Don't look at the total picture just yet, first try to understand the electric field of a single wire of length 2a. If you understand that, you can apply it to the two separate wires here and sum the result (but make sure to only count the component in the up-direction while summing!)For the electric field of a wire here is what I did, I will try to explain as much as I can:
Consider the following image:
The line (yellow) has length 2a and has a positive total charge Q, which is distributed uniformly across the wire.
Coulomb's law allows you to look at a tiny piece of the wire first and then integrate over the whole wire.
Consider the red part of the wire with length dy and charge dQ. If the linear charge density is \lambda then the charge dQ can be expressed as:
dQ = \lambda dy = \frac{Q dy}{2a}
because \lambda = \frac{Q}{2a}.
The distance from the point at dQ to point P is r, which can be expressed as:
r^2 = x^2 + y^2
Now according to Coulomb's law, the magnitude of the electric field at P due to the little wire segment at dQ is:
dE = \frac{1}{4 \pi \epsilon_0} \frac{dQ}{r^2} = \frac{Q}{4 \pi \epsilon_0} \frac{dy}{2a (x^2 + y^2)}
Note closely that this field has both x- and y-components!
If you look at the symmetry of the problem it is not hard to see that, eventually, once you take into account the whole wire, the y-components will all cancel each other out. (The top part of the wire will cancel out the y-component of the lower part, etc). Only the x-component will be present. Therefore we can now skip the y-component entirely and only concentrate on the x-component.
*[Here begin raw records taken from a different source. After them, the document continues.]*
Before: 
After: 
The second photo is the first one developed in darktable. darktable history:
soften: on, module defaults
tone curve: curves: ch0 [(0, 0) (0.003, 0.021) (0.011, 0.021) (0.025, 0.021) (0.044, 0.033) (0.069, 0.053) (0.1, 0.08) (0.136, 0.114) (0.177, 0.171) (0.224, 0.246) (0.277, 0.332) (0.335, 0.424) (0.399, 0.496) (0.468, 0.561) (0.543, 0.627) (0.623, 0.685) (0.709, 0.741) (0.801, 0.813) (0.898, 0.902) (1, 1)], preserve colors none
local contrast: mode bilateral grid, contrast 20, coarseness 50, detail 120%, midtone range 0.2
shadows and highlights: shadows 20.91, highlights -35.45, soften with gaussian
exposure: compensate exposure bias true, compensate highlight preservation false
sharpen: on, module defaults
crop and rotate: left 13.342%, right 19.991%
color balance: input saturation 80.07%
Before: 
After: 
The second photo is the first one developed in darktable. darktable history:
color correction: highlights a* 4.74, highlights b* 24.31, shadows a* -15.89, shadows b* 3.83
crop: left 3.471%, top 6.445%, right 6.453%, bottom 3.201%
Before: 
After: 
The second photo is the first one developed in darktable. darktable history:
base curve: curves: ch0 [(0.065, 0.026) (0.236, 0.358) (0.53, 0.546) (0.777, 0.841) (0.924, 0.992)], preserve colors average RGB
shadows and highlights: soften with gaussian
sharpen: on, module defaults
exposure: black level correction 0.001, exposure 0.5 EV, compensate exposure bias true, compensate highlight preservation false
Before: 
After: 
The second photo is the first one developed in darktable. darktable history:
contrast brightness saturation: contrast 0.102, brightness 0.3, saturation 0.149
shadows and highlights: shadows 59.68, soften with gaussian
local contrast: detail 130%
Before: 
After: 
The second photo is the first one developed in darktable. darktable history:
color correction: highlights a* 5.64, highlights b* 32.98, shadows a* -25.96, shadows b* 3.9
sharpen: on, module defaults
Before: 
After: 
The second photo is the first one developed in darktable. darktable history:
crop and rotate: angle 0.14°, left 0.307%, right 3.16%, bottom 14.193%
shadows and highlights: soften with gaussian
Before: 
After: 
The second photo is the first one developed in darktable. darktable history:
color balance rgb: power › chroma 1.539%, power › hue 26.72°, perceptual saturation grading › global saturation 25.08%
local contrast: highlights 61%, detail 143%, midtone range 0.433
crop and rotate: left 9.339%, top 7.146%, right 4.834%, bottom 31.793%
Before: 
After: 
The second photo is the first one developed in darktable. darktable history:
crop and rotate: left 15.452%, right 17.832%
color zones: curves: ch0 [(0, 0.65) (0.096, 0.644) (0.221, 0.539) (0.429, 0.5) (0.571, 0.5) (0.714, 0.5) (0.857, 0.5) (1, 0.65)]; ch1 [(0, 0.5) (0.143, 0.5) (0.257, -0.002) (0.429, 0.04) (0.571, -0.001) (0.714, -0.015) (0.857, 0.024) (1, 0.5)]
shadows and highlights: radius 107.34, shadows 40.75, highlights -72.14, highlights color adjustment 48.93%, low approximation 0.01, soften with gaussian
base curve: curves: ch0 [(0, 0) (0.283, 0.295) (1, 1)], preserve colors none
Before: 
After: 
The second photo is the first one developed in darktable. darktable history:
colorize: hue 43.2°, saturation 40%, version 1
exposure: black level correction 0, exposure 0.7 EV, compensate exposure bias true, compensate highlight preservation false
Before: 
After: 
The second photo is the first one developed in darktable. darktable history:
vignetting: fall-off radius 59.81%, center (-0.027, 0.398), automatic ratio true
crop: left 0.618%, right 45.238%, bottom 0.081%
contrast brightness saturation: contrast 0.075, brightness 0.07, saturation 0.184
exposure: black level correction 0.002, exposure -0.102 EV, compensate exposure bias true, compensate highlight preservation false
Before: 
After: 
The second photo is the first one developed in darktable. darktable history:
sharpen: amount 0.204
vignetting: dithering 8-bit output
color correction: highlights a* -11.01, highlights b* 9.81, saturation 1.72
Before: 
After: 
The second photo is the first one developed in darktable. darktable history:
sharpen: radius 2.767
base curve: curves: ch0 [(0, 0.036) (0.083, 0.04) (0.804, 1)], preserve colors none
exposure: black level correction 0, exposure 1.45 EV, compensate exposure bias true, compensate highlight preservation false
The x-component of dE is given in terms of the angle \theta as:
dE_x = dE \cos \theta = dE \frac{x}{\sqrt{x^2+y^2}}
Substituting dE we found before we get:
dE_x = \frac{Q}{4 \pi \epsilon_0} \frac{x \, dy}{2a (x^2 + y^2)^{3/2}}
Integrating this over the entire wire (y from -a to a) we get the following integral:
E_x = \frac{1}{4 \pi \epsilon_0} \frac{Qx}2a} \int_{-a}^a \frac{dy}{(x^2 + y^2)^{3/2}}
This is a standard integral, look it up in an integration table if you don't know it.
Calculating the integral we finally get:
E_x = \frac{1}{4 \pi \epsilon_0} \frac{Q}{x \sqrt{x^2 + a^2}}
So this is the electric field at a radial distance x from the center of a wire with length 2a and uniform charge Q.
Now what stops you from using this equation exactly to calculate the electric field at the point A in your image? Surely you can calculate the total charge Q and you know the distance x for both wires.
What seems to be bothering you is that the point A is not directly above the wire. This
does not matter! The wire is completely symmetrical about it's axis so you can rotate it about it's axis without anything changing. Just make sure to use the right distances in each calculation and you will be fine!
Try calculating the electric field at point A due to one of the 'L' wires (length 2a = 0.12m). I got an electric field of:
E = 13901.6 N/C
(Note, this is not only the up-component yet)
See if you can get the same.
You only have to sum them up afterwards, although there is one catch.
Just like I used the cosine of the angle in the above derivation, you also have to take into account the fact that the field of one of the wires in point A is not directed upward but rather a little to the side. You only need to sum the upward component of the field since due to the symmetry, all the 'to the side' components will cancel out. (This is only a tiny change in the answer though, but that's only because the angle is so small!)